**Text shown:**
- Opening Delimiter -

Hamado Ouédraogo

Personal information
- Full name: Hamado Kassi Ouédraogo
- Date of birth: 17 March 1983 (age 43)
- Place of birth: Ouagadougou, Upper Volta
- Height: 1.82 m (6 ft 0 in)
- Position: Midfielder

Youth career
- 1999–2001: ASFA Yennega

Senior career*
- Years: Team / Apps / (Gls)
- 2001–2003: ASFA Yennega / 28 / (3)
- 2003–2004: KSC Lokeren / 5 / (0)
- 2004–2005: Besançon RC / 28 / (8)
- 2005–2007: CA Bastia / 35 / (22)
- 2007–2009: AS Beauvais / 37 / (18)
- 2009: Arles-Avignon
- 2009–2010: AFC Compiègne
- 2010: Moulins / 16 / (4)
- 2010–2011: Orléans / 16 / (0)
- 2011–2012: JA Drancy / 15 / (1)
- 2012–2013: Jura Sud / 34 / (10)
- 2013–2015: AS Beauvais / 17 / (0)

International career
- 2003–2009: Burkina Faso / 2 / (0)

= Hamado Ouedraogo =

Burkinabé footballer (born 1983)

Hamado Kassi Ouédraogo (born 17 March 1983) is a Burkinabé former professional footballer who played as a midfielder.

==Club career==
Ouédraogo began his career with ASFA Yennega and was 2003
transferred to KSC Lokeren. He played five matches for Lokeren.

In the 2003–04 season and joined French side Besançon RC in July 2004. Ouédraogo played for Besançon RC in the Championnat National 28 games, scoring 8 goals. In summer 2005, he signed with CA Bastia. He played 35 matches in two years, scoring 22 goals for Bastia in the Championnat de France amateur, his contract ended in June 2007 and he moved as free agent to AS Beauvais Oise. In his first year with AS Beauvais Oise he played 37 games and scored 18 goals in the Championnat National.

==International career==
Ouedraogo made two appearances for the Burkina Faso national team. He was a member of the Burkinabé 2003 FIFA World Youth Championship team in United Arab Emirates.

- Closing Delimiter -

**Data supplied:**
- Opening Delimiter -

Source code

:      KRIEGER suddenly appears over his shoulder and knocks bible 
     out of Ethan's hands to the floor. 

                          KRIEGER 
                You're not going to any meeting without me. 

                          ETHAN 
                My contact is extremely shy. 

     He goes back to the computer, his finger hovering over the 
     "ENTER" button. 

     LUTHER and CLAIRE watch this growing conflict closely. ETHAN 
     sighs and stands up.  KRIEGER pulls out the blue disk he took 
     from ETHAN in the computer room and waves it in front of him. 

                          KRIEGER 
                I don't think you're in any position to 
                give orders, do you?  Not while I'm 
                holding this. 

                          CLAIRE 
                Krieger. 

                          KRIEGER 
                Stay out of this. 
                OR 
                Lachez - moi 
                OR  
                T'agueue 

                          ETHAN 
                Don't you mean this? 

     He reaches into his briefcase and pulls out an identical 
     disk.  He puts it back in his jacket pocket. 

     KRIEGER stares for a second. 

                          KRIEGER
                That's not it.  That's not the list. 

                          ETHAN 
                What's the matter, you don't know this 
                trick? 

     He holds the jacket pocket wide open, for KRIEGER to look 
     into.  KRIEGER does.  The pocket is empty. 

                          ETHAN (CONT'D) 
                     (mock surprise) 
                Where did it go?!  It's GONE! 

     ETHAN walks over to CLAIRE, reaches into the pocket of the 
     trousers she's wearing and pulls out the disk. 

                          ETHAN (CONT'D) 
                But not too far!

- Closing Delimiter -

**Required action A:**
Decide whether each statement agrees with the Ouédraogo profile: (i) He was born in Ouagadougou. (ii) He played ten matches for KSC Lokeren. (iii) He made two appearances for the Burkina Faso national team. For each, answer yes or no and quote the words of the profile that decide it.
**Required action B:**
Return, word for word, the part of the Ouédraogo profile starting at "Personal information" and ending at "Lokeren / 5 / (0)".

**Response area A:**
(i) Yes: "Place of birth: Ouagadougou, Upper Volta"
(ii) No: "He played five matches for Lokeren."
(iii) Yes: "Ouedraogo made two appearances for the Burkina Faso national team."

**Response area B:**
Personal information
- Full name: Hamado Kassi Ouédraogo
- Date of birth: 17 March 1983 (age 43)
- Place of birth: Ouagadougou, Upper Volta
- Height: 1.82 m (6 ft 0 in)
- Position: Midfielder

Youth career
- 1999–2001: ASFA Yennega

Senior career*
- Years: Team / Apps / (Gls)
- 2001–2003: ASFA Yennega / 28 / (3)
- 2003–2004: KSC Lokeren / 5 / (0)